If the number of physicians grew faster than the economy, pay per doc would shrink. If the amount of care provided by docs increased faster than the economy grew, pay per unit of care would shrink.
Since 1997 has Congress has never obeyed its own law.
The problem is that under “pay as you go” (“paygo”) rules adopted by Congress, legislators have had to find the money to make up the difference between what the sustainable growth law calls for, projecting from 1997, and what accumulated medical inflation has demanded over the years. The difference has now grown to a 26% gap as each year more doctors get paid more for each thing they do, and they do more things.
It costs a bit over $20 billion to “fix” this problem for 2013. Congress would like to buy a permanent fix a decade into the future by repealing the law, but that would cost more “paygo dollars” than Congress can possibly find.
This annually recurring fiasco has to be dealt with before the end of this calendar year or in 2013 docs will get enough from Medicare to pay their rent and their staffs but have little left for themselves. The House will probably try to raid the Affordable Care Act’s “Prevention and Public Health Fund,” disregarding the fact that preventing a dollar’s worth of disease treatment costs about eighteen cents.
It’s just another expensive way to kick the proverbial can down the road.
Over The Fiscal Cliff
Finally, the sequestration requirement — which would hold back money that would ordinarily be spent — will be triggered unless Congress reaches an agreement to reduce our deficit before the end of the year.

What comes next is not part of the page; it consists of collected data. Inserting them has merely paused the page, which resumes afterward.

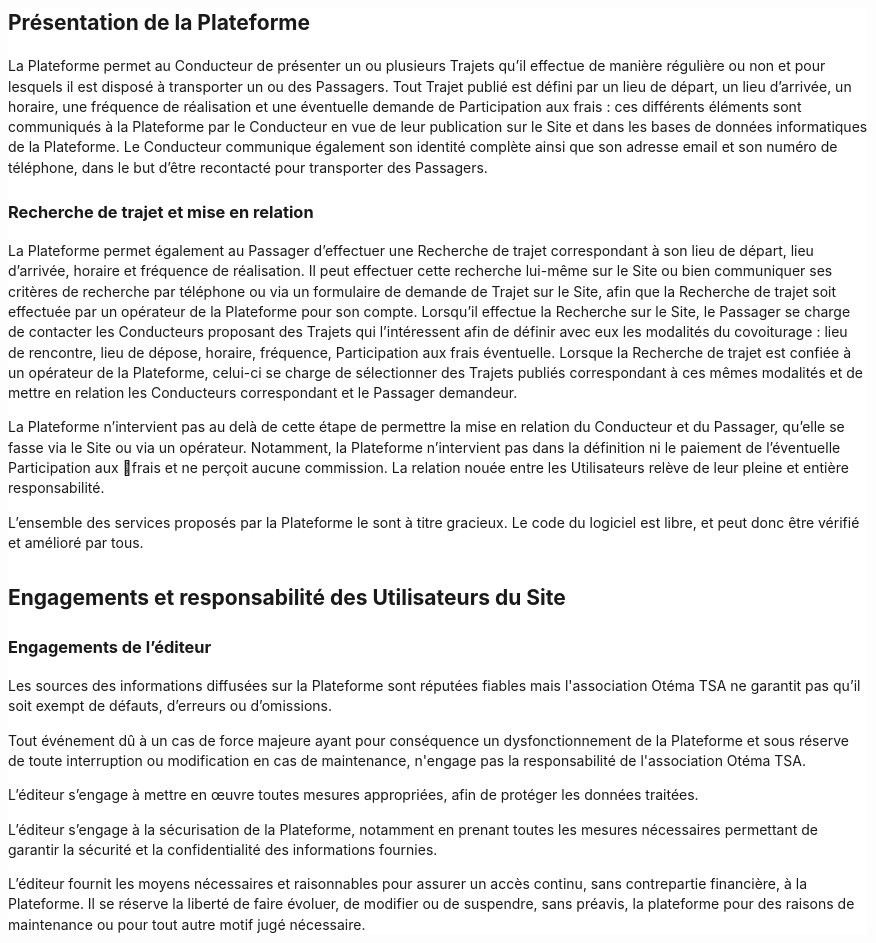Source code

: ## Présentation de la Plateforme
La Plateforme permet au Conducteur de présenter un ou plusieurs Trajets qu’il effectue de manière régulière ou non et pour lesquels il est disposé à transporter un  ou  des  Passagers. Tout Trajet publié est défini par un lieu de départ, un lieu d’arrivée, un horaire, une fréquence de réalisation et une éventuelle demande de Participation aux frais : ces différents éléments sont communiqués à la Plateforme par le Conducteur en vue de leur publication sur le Site et dans les bases de données informatiques de la Plateforme. Le Conducteur communique également son identité complète ainsi que son adresse email et son numéro de téléphone, dans le but d’être recontacté pour transporter des Passagers.

### Recherche de trajet et mise en relation
La Plateforme permet également au Passager d’effectuer une Recherche de trajet correspondant à son lieu de départ, lieu d’arrivée, horaire et fréquence de réalisation. Il peut effectuer cette recherche lui-même sur le Site ou bien communiquer ses critères de recherche par téléphone ou via un formulaire de demande de Trajet sur le Site, afin que la Recherche de trajet soit effectuée par un opérateur de la Plateforme pour son compte.
Lorsqu’il effectue la Recherche sur le Site, le Passager se charge de contacter les Conducteurs proposant des Trajets qui l’intéressent afin de définir avec eux les modalités du covoiturage : lieu de rencontre, lieu de dépose, horaire, fréquence, Participation aux frais éventuelle. Lorsque la Recherche de trajet est confiée à un opérateur de la Plateforme, celui-ci se charge de sélectionner des Trajets publiés correspondant à ces mêmes modalités et de mettre en relation les Conducteurs correspondant et le Passager demandeur.

La Plateforme n’intervient pas au delà de cette étape de permettre la mise en relation du Conducteur et du Passager, qu’elle se fasse via le Site ou via un opérateur. Notamment, la Plateforme n’intervient pas dans la définition ni le paiement de l’éventuelle Participation aux
frais et ne perçoit aucune commission. La relation nouée entre les Utilisateurs relève de leur pleine et entière responsabilité.

L’ensemble des services proposés par la Plateforme le sont à titre gracieux. Le code du logiciel est libre, et peut donc être vérifié et amélioré par tous.


## Engagements et responsabilité des Utilisateurs du Site
### Engagements de l’éditeur
Les sources des informations diffusées sur la Plateforme sont réputées fiables mais l'association Otéma TSA ne garantit pas qu’il soit exempt de défauts, d’erreurs ou d’omissions.

Tout événement dû à un cas de force majeure ayant pour conséquence un dysfonctionnement de la Plateforme et sous réserve de toute interruption ou modification en cas de maintenance, n'engage pas la responsabilité de l'association Otéma TSA.

L’éditeur s’engage à mettre en œuvre toutes mesures appropriées, afin de protéger les données traitées.

L’éditeur s’engage à la sécurisation de la Plateforme, notamment en prenant toutes les mesures nécessaires permettant de garantir la sécurité et la confidentialité des informations fournies.

L’éditeur fournit les moyens nécessaires et raisonnables pour assurer un accès continu, sans contrepartie financière, à la Plateforme. Il se réserve la liberté de faire évoluer, de modifier ou de suspendre, sans préavis, la plateforme pour des raisons de maintenance ou pour tout autre motif jugé nécessaire.

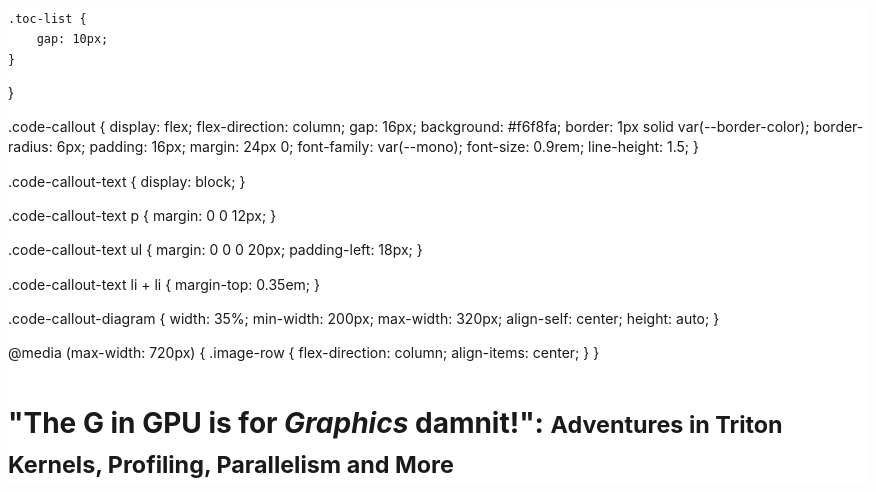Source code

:     .toc-list {
        gap: 10px;
    }
}

.code-callout {
    display: flex;
    flex-direction: column;
    gap: 16px;
    background: #f6f8fa;
    border: 1px solid var(--border-color);
    border-radius: 6px;
    padding: 16px;
    margin: 24px 0;
    font-family: var(--mono);
    font-size: 0.9rem;
    line-height: 1.5;
}

.code-callout-text {
    display: block;
}

.code-callout-text p {
    margin: 0 0 12px;
}

.code-callout-text ul {
    margin: 0 0 0 20px;
    padding-left: 18px;
}

.code-callout-text li + li {
    margin-top: 0.35em;
}

.code-callout-diagram {
    width: 35%;
    min-width: 200px;
    max-width: 320px;
    align-self: center;
    height: auto;
}

@media (max-width: 720px) {
    .image-row {
        flex-direction: column;
        align-items: center;
    }
}
</style>

# "The G in GPU is for _Graphics_ damnit!": <span style="font-size:smaller">Adventures in Triton Kernels, Profiling, Parallelism and More</span>
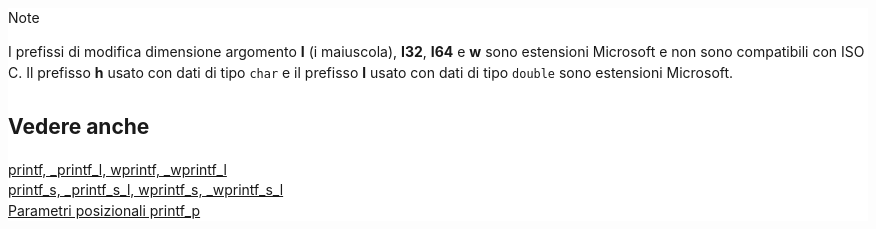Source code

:> [!NOTE]
>  I prefissi di modifica dimensione argomento **I** (i maiuscola), **I32**, **I64** e **w** sono estensioni Microsoft e non sono compatibili con ISO C. Il prefisso **h** usato con dati di tipo `char` e il prefisso **l** usato con dati di tipo `double` sono estensioni Microsoft.  
  

## <a name="see-also"></a>Vedere anche  
 [printf, _printf_l, wprintf, _wprintf_l](../c-runtime-library/reference/printf-printf-l-wprintf-wprintf-l.md)   
 [printf_s, _printf_s_l, wprintf_s, _wprintf_s_l](../c-runtime-library/reference/printf-s-printf-s-l-wprintf-s-wprintf-s-l.md)   
 [Parametri posizionali printf_p](../c-runtime-library/printf-p-positional-parameters.md)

If no deal is made during this lame duck, there will be a mandatory two percent reduction in all health care spending, including Medicare. That doesn’t sound like much, but a lot of rural hospitals, which are supporting most rural docs, have very narrow margins.
It’s all on the table, this week in Congress.
Dr. Myers is a retired medical educator who has been involved with rural hospitals most of the last forty years. He directed the Federal Office of Rural Health Policy in the late 1990s and was president of the National Rural Health Association in 2003. He also writes for the Rural Monitor. He and his wife, JoAnn, raise endangered breeds of livestock in Waldoboro, Maine.